I
El
colectivo quedó semivacío cuando bajaron los pibes. Se apuran por dejar sus
mochilas para salir, tras la merienda, a la calle que se llena de chicos y
chicas de todas las edades. Es que el barrio no tiene plaza ni club, viéndose
los niños obligados a improvisar en las veredas sus juegos y a utilizar la
calle como cancha de fútbol.
Esa
tarde invernal estaba particularmente fría y los pibes estaban tristes porque
el tucumano les había confiscado su tercera pelota (pelota que traspasaba la
reja, pelota que no era devuelta). Algunos volvieron a sus casas, Julián, su
primo Leo y Matías no se resignaban a dejar de jugar un
“veinticinco”. Se sentaron en el cordón de la vereda a masticar su rabia,
ninguno hablaba, los tres, con la cabeza gacha y los codos sobre las rodillas
permanecieron así un buen tiempo.
De
pronto, el inconfundible rebote de una pelota hizo vibrar sus corazones.
— ¿De dónde
la sacaste?— preguntó Julián emocionado.
—Me la
regaló mi tío— contestó feliz Ema, al tiempo que mostraba su destreza haciendo
jueguitos.
—Vamos
a la canchita del viejo, ¡a ver si el tucumano nos la quita!— dijeron al
unísono.
Caminaron
las tres cuadras hasta la canchita.
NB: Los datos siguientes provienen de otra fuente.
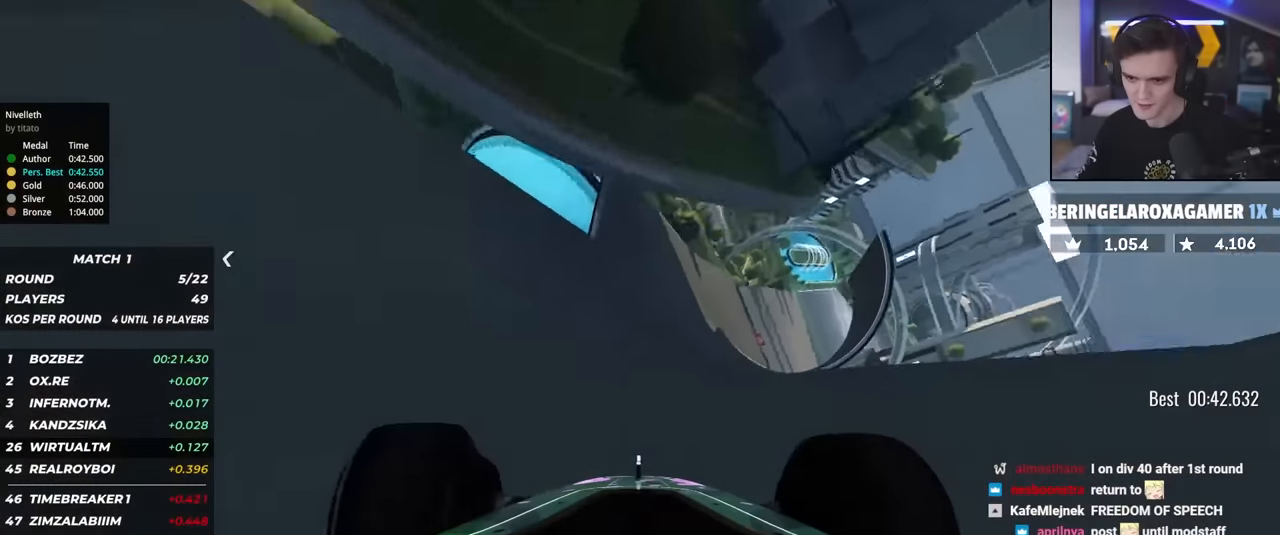
{"keys": ["up"], "events": [[34, "right", "down"], [117, "right", "up"]]}
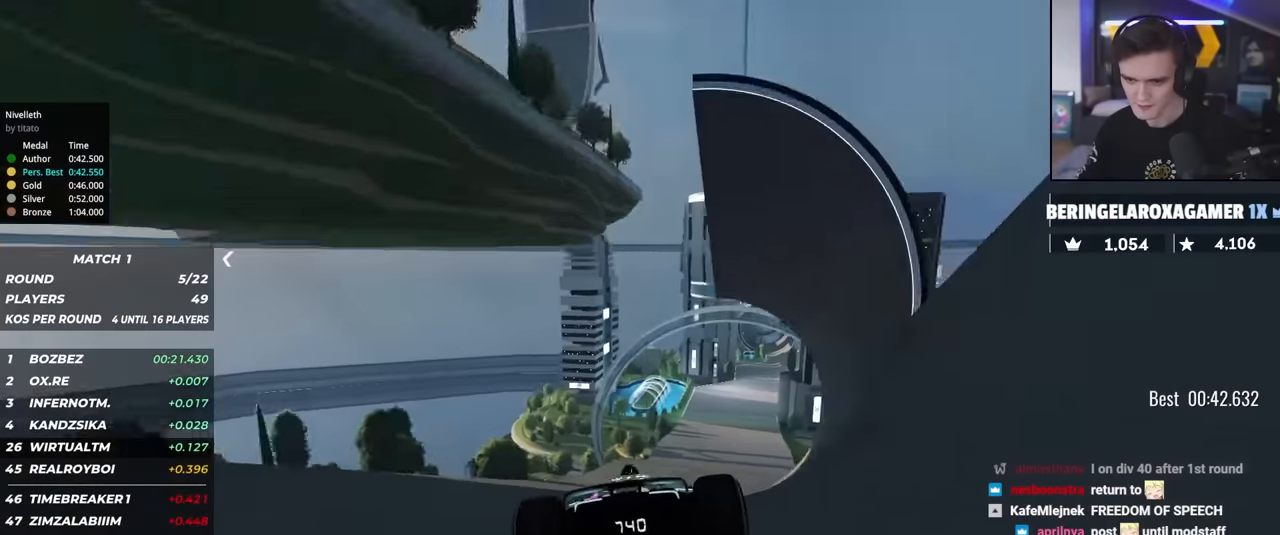
{"keys": ["right", "up"], "events": [[34, "right", "down"], [134, "right", "up"], [234, "right", "down"], [317, "right", "up"], [467, "right", "down"]]}
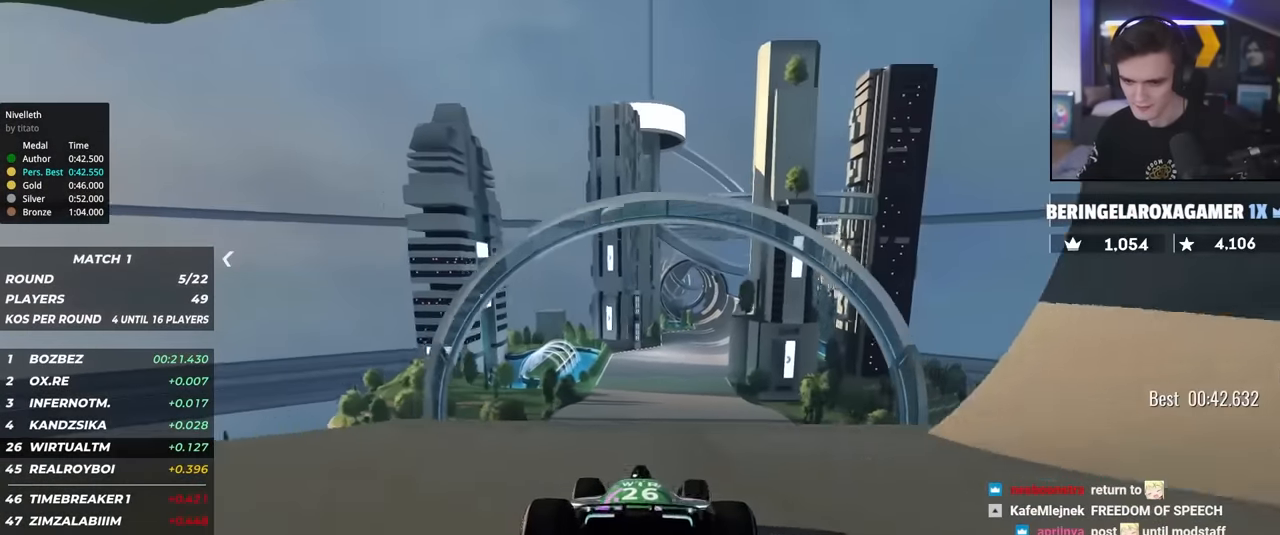
{"keys": ["left", "up"], "events": [[67, "right", "up"], [300, "left", "down"]]}
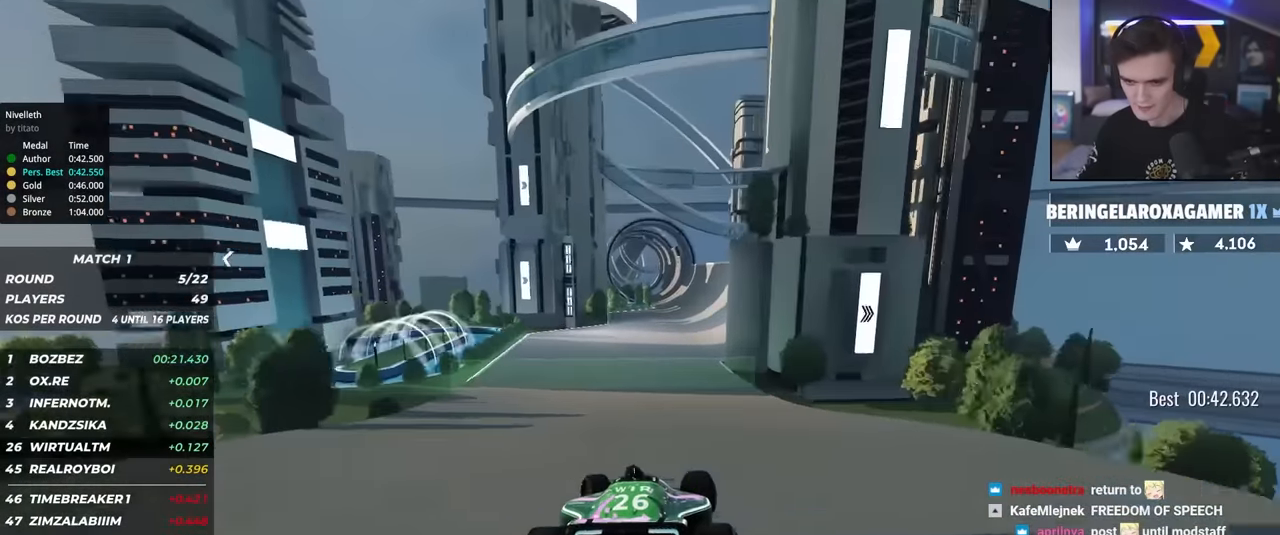
{"keys": ["right", "up"], "events": [[400, "left", "up"], [500, "right", "down"]]}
No se asombraron al ver una montaña de tierra, allí siempre
podían encontrarse muchas cosas que eran arrojadas por ser ese lugar
deshabitado.
Traspasaron
el alambrado por el hueco que habían hecho los cartoneros que llevaban a pastar
a sus caballos. Felices, hicieron algunos pases. Se les sumaron Juan y Carlitos
que los habían visto pasar con la redonda.
—Juguemos
un veinticinco— y comenzaron a marcar al tiempo que la luz iba dejando paso a
la neblina.
— ¡Qué
patada!— exclamó Julián.
— ¿Dónde
cayó?— se preguntaron los demás preocupados.
—Se fue
atrás de la montaña de tierra, buscala— ordenó Leo.
Carlitos
no tuvo más remedio que ir. Subió por la montaña para no pasar entre los largos
pastizales que había a ambos lados. La tierra sin asentar se hundía a cada paso
suyo, hasta que desapareció de la mirada de sus compañeros. Esperaron unos
minutos y comenzaron a impacientarse.
— ¡Dale,
Carlitos!
— ¡Che,
apurate!
No hubo
respuesta. Los amigos subieron en su busca, del otro lado solo estaba la
pelota. Ninguno se preocupó, estaban acostumbrados a que Carlitos desapareciera
de golpe, un solo chiflido de su padre y él sabía que debía retornar a casa.
Tomaron
la pelota y decidieron que estaba muy oscuro para quedarse allí.
II
Había
pasado un mes y nada se sabía de Carlitos.
Los
chicos habían dejado de ir a la cancha del viejo, un poco por temor, otro poco
porque se sentían culpables por no haber avisado inmediatamente la desaparición
de su amigo.
Esa
tarde el frío era intenso, la lluvia del mediodía había provocado que muchos de
los niños faltaran a clase. Julián y Ema viajaban cómodamente sentados debido a
esa circunstancia. En el asiento posterior dos ancianos, uno alto, grande, de
cabellos y barba canos, el otro pequeñito y doblado por el tiempo, conversaban
sobre un caso similar al de Carlitos que había sucedido cuando eran pequeños: los
niños escucharon que aquellos terrenos eran todo campo, con cañaverales que
salpicaban el paisaje. En el predio vivía un viejo huraño que no dejaba
acercarse a la gente. Sesenta años atrás, una tarde fría y neblinosa, el
anciano de barba blanca jugaba en ese lugar con dos amigos. Sucedió entonces
que la pelota de trapo fue a caer sobre el techo de la casucha del viejo.
—El que
la tira la busca— dijeron al amigo, quien decidió treparse por los fondos para
no ser visto. Esa fue la última vez que lo vieron. El viejo también desapareció
y nunca más supieron de él.
Desde
aquel entonces, aquel lugar fue conocido como “La canchita del viejo”.
El
anciano pequeñito contó que por el año ´58 una familia se instaló allí,
abandonando el lugar tras la desaparición de su hija, la que sucedió una tarde
fría y neblinosa mientras la niña jugaba al pie de un nogal.
—Hace
unos quince años también desapareció un pibe— afirmó el anciano de barba blanca—.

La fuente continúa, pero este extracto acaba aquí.